A very indirect estimate may be had by observing the lack of ETI (lack of artificial surfaces) in our galaxy or others that I have discussed. This touches on George's point -- it may well be that non-photosynthetic life is common and the Great Filter between the origin of life and civilization exists but occurs very early, with life almost always stopping short of tapping solar power. If the geological process of serpentization occurs underneath places like Europa and Enceladus, leading to widespread alkaline vents interfacing with acidic oceans, then primitive life may be common and more advanced life rare. The trouble with this theory is that, while these moons are likely far more common than habitable early-Earth-like planets, with the same serpentization process, the latter are still probably common enough for photosynthetic life to have arisen millions of times in our own galaxy alone if little luck was involved. Even broken down as in 1-10 above, there still seems to me a vast amount of luck required to get to life, enough to make it extremely rare but not universally impossible. The odds may be 1^-100 instead of 1^-1000 per trial, and there were more than 1^100 trials available with second-generation "metallic" stars, but far less than 1^1000. There is still a great deal of handwaving (and most of Alrenous' 1^-1000 odds) in step 5 above.
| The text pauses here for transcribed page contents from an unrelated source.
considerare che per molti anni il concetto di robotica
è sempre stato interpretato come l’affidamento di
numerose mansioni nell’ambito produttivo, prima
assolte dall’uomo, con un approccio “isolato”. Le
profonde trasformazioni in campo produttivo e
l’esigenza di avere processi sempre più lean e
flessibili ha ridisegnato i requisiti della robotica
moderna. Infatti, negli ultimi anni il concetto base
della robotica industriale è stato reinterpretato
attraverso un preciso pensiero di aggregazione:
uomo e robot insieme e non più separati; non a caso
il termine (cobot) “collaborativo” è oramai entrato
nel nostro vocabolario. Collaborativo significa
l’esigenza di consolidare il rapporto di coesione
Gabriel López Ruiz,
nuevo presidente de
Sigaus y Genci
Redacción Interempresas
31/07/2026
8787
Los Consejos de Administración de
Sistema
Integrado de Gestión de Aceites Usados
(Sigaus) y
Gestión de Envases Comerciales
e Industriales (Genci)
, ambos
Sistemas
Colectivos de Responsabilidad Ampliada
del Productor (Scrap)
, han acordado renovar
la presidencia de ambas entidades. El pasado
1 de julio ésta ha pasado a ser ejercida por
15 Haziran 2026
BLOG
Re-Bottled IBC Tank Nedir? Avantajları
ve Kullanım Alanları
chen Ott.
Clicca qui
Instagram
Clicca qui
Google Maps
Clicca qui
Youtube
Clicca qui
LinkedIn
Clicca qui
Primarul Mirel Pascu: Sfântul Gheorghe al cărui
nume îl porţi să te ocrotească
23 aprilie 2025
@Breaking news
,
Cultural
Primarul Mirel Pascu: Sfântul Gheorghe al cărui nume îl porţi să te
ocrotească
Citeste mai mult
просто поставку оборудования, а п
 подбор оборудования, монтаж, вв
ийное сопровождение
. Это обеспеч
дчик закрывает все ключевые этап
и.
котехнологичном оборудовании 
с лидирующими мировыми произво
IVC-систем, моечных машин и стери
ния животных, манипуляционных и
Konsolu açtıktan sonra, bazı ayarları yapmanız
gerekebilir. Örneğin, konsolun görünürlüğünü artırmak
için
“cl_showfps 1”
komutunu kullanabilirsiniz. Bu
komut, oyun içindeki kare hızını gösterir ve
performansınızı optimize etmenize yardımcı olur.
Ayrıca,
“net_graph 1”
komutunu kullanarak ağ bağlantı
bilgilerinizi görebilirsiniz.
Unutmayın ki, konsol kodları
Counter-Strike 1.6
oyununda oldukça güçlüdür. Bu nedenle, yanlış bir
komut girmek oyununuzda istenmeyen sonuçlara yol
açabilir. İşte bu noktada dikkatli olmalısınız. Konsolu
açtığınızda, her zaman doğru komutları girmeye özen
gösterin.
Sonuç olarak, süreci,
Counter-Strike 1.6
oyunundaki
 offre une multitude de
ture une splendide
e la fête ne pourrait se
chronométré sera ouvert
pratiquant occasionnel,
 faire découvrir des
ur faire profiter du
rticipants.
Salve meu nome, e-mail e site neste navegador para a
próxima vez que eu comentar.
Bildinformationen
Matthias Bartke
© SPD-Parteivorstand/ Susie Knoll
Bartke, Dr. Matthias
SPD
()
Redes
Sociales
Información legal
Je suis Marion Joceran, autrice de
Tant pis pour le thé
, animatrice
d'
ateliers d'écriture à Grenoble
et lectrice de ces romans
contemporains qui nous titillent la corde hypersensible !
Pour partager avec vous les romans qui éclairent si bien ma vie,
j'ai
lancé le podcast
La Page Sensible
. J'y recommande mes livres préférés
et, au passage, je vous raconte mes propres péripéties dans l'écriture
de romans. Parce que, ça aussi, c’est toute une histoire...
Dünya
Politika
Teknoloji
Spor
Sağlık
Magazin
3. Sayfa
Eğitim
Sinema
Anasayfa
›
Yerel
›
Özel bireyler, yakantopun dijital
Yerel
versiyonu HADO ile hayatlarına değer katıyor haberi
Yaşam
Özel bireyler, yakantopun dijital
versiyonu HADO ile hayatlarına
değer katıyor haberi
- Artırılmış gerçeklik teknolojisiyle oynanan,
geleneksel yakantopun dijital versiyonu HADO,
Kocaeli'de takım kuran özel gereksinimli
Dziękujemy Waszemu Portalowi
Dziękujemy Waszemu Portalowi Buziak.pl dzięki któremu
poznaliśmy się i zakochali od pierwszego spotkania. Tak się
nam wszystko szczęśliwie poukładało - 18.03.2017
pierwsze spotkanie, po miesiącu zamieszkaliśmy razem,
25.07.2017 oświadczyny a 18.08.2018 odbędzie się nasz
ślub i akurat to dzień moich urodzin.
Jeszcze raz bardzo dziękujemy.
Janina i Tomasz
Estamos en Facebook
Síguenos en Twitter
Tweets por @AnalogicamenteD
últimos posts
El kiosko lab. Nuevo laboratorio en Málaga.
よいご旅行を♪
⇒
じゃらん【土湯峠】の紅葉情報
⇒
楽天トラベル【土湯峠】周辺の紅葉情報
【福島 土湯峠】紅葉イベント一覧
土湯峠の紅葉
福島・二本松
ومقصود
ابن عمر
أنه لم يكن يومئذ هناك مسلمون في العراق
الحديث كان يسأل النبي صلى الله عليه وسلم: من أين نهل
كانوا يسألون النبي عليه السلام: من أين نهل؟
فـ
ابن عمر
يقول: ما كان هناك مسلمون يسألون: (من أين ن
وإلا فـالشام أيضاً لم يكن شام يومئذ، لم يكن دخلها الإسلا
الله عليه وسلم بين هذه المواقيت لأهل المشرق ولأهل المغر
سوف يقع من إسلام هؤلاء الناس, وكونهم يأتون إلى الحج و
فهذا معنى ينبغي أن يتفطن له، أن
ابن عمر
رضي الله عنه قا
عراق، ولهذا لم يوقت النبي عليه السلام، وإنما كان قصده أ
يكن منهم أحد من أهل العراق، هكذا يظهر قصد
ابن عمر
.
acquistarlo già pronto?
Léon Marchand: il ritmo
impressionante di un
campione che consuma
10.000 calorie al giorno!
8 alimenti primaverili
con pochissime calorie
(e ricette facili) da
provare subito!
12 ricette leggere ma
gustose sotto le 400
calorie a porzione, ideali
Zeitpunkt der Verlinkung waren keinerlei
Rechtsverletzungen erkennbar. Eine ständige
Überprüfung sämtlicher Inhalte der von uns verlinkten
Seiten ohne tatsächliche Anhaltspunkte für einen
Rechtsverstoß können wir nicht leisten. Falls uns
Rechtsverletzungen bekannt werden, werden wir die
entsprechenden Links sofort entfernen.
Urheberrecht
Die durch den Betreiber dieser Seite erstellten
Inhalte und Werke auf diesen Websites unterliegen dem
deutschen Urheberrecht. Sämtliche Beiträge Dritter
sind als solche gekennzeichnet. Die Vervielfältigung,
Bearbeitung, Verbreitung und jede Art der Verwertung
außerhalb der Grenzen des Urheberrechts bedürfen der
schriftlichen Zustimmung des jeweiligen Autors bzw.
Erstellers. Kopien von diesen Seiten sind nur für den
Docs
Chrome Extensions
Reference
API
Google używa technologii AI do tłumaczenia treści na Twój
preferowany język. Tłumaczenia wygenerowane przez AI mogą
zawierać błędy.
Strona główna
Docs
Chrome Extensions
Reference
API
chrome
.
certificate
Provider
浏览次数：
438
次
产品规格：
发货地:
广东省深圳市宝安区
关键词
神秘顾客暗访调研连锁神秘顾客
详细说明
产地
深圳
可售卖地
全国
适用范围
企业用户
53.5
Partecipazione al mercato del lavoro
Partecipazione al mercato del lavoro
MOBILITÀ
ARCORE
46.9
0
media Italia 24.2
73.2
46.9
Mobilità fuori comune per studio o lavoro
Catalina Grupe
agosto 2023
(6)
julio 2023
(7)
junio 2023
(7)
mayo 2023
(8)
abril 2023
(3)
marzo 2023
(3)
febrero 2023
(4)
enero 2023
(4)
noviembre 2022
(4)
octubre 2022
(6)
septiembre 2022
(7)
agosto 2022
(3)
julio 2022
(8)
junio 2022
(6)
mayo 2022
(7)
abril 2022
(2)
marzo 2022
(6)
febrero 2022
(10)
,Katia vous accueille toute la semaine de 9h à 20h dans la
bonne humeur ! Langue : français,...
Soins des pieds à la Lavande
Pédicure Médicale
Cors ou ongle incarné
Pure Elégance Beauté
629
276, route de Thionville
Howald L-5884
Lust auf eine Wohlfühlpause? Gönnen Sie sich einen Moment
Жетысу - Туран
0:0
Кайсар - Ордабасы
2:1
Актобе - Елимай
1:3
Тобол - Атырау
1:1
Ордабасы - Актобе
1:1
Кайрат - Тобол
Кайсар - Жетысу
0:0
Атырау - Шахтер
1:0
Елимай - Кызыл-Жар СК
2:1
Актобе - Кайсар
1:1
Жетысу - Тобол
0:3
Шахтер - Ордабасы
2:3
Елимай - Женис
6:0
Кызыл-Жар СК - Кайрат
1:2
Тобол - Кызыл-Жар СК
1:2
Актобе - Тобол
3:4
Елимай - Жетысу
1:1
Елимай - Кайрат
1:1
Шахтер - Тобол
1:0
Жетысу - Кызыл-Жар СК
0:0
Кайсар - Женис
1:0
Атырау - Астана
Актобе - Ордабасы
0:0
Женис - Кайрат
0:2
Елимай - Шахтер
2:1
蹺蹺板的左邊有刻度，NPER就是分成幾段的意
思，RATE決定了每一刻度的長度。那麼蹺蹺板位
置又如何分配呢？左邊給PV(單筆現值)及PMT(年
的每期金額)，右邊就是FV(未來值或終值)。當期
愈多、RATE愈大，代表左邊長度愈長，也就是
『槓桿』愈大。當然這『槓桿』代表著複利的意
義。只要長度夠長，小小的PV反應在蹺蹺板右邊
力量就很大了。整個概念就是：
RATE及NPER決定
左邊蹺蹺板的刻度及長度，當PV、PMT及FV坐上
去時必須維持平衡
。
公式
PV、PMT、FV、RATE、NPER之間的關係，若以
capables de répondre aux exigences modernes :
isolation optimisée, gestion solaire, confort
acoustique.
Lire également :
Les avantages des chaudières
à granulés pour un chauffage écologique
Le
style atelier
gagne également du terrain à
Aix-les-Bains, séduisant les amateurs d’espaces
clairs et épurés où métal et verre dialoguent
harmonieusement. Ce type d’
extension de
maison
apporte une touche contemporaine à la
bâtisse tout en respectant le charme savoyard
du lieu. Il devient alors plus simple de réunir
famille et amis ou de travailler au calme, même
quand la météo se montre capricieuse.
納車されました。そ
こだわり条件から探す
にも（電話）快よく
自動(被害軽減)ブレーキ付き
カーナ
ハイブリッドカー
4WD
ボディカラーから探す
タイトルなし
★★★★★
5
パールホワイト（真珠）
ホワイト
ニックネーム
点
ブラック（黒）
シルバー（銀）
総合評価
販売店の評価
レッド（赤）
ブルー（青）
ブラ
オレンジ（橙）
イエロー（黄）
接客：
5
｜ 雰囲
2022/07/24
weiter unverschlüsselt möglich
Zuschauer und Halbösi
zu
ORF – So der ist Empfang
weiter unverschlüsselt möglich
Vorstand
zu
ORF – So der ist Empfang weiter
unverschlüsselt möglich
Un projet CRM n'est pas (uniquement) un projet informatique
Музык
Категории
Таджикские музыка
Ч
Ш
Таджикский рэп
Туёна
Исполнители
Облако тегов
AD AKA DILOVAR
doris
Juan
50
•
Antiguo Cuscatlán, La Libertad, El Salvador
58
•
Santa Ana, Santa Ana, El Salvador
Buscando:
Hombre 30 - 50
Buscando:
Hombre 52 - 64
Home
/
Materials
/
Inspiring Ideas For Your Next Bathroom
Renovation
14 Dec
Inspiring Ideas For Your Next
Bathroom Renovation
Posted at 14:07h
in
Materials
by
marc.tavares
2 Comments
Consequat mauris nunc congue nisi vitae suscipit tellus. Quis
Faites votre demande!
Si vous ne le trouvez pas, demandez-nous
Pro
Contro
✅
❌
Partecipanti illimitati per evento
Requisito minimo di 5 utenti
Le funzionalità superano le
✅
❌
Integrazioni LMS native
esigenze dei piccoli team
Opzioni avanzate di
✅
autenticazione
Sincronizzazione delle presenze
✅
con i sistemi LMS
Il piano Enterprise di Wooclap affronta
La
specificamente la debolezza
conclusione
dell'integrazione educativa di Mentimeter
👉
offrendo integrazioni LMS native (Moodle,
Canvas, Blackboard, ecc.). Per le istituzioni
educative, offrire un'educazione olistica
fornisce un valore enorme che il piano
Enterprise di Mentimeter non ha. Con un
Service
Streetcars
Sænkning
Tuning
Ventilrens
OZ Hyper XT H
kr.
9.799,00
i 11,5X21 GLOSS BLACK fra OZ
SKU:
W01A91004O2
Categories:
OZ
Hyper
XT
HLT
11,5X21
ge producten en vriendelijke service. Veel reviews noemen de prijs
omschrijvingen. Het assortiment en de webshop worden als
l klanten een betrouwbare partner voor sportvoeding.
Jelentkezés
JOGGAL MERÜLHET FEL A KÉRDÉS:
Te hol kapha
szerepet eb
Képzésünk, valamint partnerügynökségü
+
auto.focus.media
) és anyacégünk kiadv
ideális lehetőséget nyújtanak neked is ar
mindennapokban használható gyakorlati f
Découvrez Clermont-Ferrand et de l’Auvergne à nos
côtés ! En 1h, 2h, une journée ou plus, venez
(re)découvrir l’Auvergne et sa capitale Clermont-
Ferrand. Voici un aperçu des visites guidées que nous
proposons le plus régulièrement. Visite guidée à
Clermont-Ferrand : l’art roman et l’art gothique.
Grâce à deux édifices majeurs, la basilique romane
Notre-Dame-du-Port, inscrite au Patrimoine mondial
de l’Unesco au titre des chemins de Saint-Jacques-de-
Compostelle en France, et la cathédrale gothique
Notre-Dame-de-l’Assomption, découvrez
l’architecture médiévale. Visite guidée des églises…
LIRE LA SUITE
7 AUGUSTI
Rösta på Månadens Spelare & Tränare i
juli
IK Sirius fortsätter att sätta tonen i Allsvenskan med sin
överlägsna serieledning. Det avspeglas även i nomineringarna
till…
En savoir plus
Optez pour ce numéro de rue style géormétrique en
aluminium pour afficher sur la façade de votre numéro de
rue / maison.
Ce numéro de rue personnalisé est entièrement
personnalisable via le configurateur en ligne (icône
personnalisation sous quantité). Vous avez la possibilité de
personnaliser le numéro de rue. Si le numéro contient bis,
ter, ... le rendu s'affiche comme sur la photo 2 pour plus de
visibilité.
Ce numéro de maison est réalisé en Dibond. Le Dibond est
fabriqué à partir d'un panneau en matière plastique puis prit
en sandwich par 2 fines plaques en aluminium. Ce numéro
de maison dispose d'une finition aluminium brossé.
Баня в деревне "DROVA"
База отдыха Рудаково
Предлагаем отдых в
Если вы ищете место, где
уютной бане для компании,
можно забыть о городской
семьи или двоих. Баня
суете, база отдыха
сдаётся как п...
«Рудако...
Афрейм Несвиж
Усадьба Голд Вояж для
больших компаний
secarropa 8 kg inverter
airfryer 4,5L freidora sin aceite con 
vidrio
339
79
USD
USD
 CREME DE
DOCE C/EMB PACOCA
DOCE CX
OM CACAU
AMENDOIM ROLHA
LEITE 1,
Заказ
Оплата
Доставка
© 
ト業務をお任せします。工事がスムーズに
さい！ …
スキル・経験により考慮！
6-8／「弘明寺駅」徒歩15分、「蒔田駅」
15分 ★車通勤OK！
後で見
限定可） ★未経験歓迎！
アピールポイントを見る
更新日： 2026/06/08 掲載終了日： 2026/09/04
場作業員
A separate line of inquiry, "RNA world", has started to break down step 5 above into separate steps, but that work is still tentative and very little of it has yet been recreated in a laboratory, although I expect that eventually it will be. The biggest thing the new theory does is provide an ongoing and direct energy source to drive RNA world (by the direct formation of ATP or its more primitive forerunners). It probably makes RNA world quite a bit simpler -- nearly all the enzymes for forming lipids, and for tapping indirect chemical or photosynthetic energy sources, are no longer required, just a membrane with a proton gradient across it, an ATP synthase enzyme, and some RNA (and surely many details I'm leaving out, but the point is that DNA and the insanely complex modern metabolisms aren't required to get evolution going). And after all we are here, and so is and was archaea and bacteria, so biogenesis can't be completely impossible. We are just starting to get a handle on this, and I think the proton gradient membrane theory is a great step forward in our understanding.

Billare said...

You should read the book "Power, Sex, Suicide: Mitochondria and the Meaning of Life" by Nick Lane. He explains this theory very competently in an engaging pop-sci way, and furthers argues that the endosymbiotic origin of mitochondria was the fundamental innovation that enabled multi-cellularity by 1: sequestering the products of these dangerous redox reactions from main cytoplasm and 2: freeing life from the fitness consequences of growing larger that bacteria still face today.